Bis jetzt gibt es nur Therapien, welche die Symptome lindern. Alzheimer ist die häufigste neurodegenerative Erkrankung. Weltweit erkranken pro Jahr etwa 15 Millionen Menschen neu daran.
Entsprechend stark reagierte der Aktienkurs der in New York kotierten Biogen, als die Neuigkeit bekannt wurde: Er lag am Dienstag um 26 Prozent über dem Schlusskurs des Vortags.
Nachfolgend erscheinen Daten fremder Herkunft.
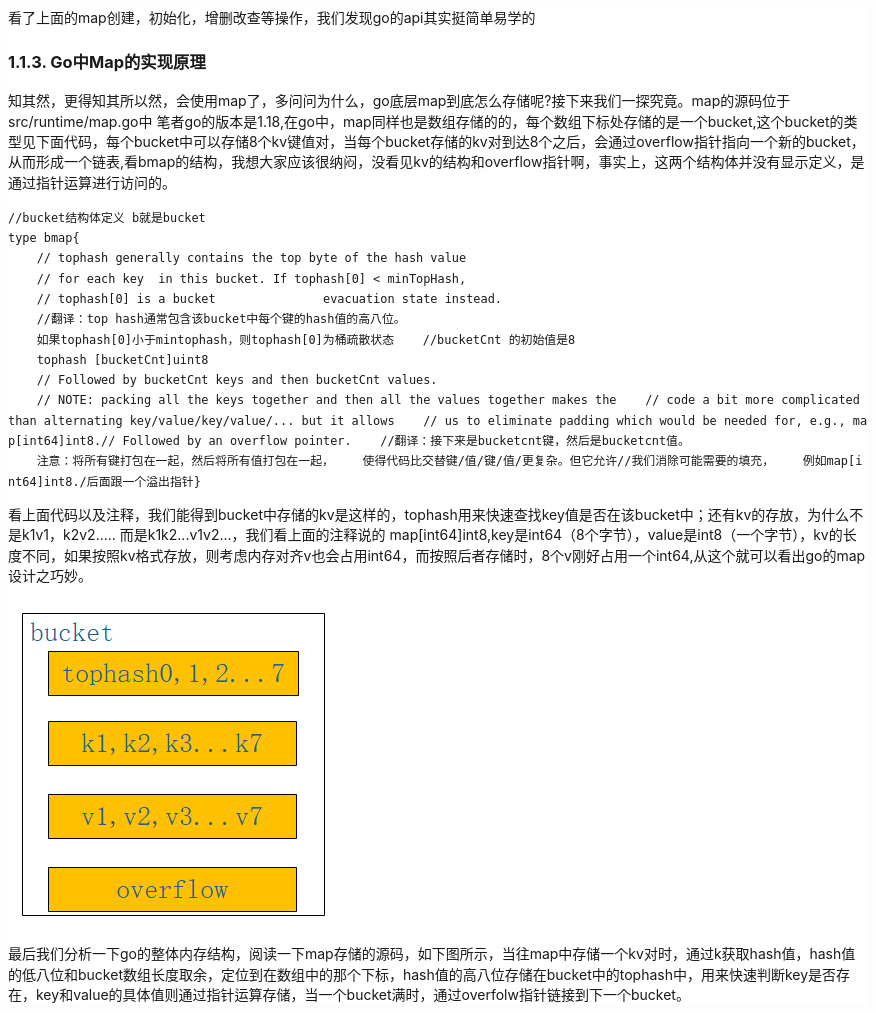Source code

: 看了上面的map创建，初始化，增删改查等操作，我们发现go的api其实挺简单易学的

### 1.1.3. Go中Map的实现原理

知其然，更得知其所以然，会使用map了，多问问为什么，go底层map到底怎么存储呢?接下来我们一探究竟。map的源码位于 src/runtime/map.go中 笔者go的版本是1.18,在go中，map同样也是数组存储的的，每个数组下标处存储的是一个bucket,这个bucket的类型见下面代码，每个bucket中可以存储8个kv键值对，当每个bucket存储的kv对到达8个之后，会通过overflow指针指向一个新的bucket，从而形成一个链表,看bmap的结构，我想大家应该很纳闷，没看见kv的结构和overflow指针啊，事实上，这两个结构体并没有显示定义，是通过指针运算进行访问的。

```
//bucket结构体定义 b就是bucket
type bmap{
    // tophash generally contains the top byte of the hash value
    // for each key  in this bucket. If tophash[0] < minTopHash,
    // tophash[0] is a bucket               evacuation state instead.
    //翻译：top hash通常包含该bucket中每个键的hash值的高八位。
    如果tophash[0]小于mintophash，则tophash[0]为桶疏散状态    //bucketCnt 的初始值是8
    tophash [bucketCnt]uint8
    // Followed by bucketCnt keys and then bucketCnt values.
    // NOTE: packing all the keys together and then all the values together makes the    // code a bit more complicated than alternating key/value/key/value/... but it allows    // us to eliminate padding which would be needed for, e.g., map[int64]int8.// Followed by an overflow pointer.    //翻译：接下来是bucketcnt键，然后是bucketcnt值。
    注意：将所有键打包在一起，然后将所有值打包在一起，    使得代码比交替键/值/键/值/更复杂。但它允许//我们消除可能需要的填充，    例如map[int64]int8./后面跟一个溢出指针}
```

看上面代码以及注释，我们能得到bucket中存储的kv是这样的，tophash用来快速查找key值是否在该bucket中；还有kv的存放，为什么不是k1v1，k2v2..... 而是k1k2...v1v2...，我们看上面的注释说的 map[int64]int8,key是int64（8个字节），value是int8（一个字节），kv的长度不同，如果按照kv格式存放，则考虑内存对齐v也会占用int64，而按照后者存储时，8个v刚好占用一个int64,从这个就可以看出go的map设计之巧妙。

![img](./assets/Map实现原理/4.png)

最后我们分析一下go的整体内存结构，阅读一下map存储的源码，如下图所示，当往map中存储一个kv对时，通过k获取hash值，hash值的低八位和bucket数组长度取余，定位到在数组中的那个下标，hash值的高八位存储在bucket中的tophash中，用来快速判断key是否存在，key和value的具体值则通过指针运算存储，当一个bucket满时，通过overfolw指针链接到下一个bucket。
Analysten gehen davon aus, dass sich die Umsätze von Aducanumab auf 3 bis 5 Milliarden Dollar belaufen dürften, sollte es zu einem positiven Zulassungsentscheid kommen. Doch ein Erfolg von Aducanumab würde nicht nur die Kassen von Biogen klingeln lassen, sondern auch diejenigen von Neurimmune. Gemäss öffentlich zugänglichen Unterlagen von Biogen liegen die Lizenzgebühren im «höheren einstelligen bis niedrigen zweistelligen» Bereich.
Der Wirkstoff, auf dem nun die Hoffnungen von Millionen von Alzheimer-Kranken und ihren Angehörigen ruhen, könnte also Hunderte von Millionen Dollar in die Kassen von Neurimmune spühlen.
Dies, nachdem bereits früher Einmalzahlungen über 200 Millionen Dollar von Cambridge nach Schlieren geflossen waren. Im Oktober 2017 zahlte Biogen 150 Millionen Dollar Neurimmune; das Unternehmen verzichtete dafür auf 15 Prozent der Lizenzgebühren, die im Falle eines kommerziellen Erfolgs fällig werden. Im Mai 2018 gab das Unternehmen bekannt, dass Biogen von der Möglichkeit Gebrauch gemacht hatte, die Lizenzgebühren im Tausch gegen eine weitere Einmalzahlung um weitere Einmalzahlung um 5 Prozent zu senken.
Neuroimmune äussert sich darüber hinaus nicht zu finanziellen Fragen.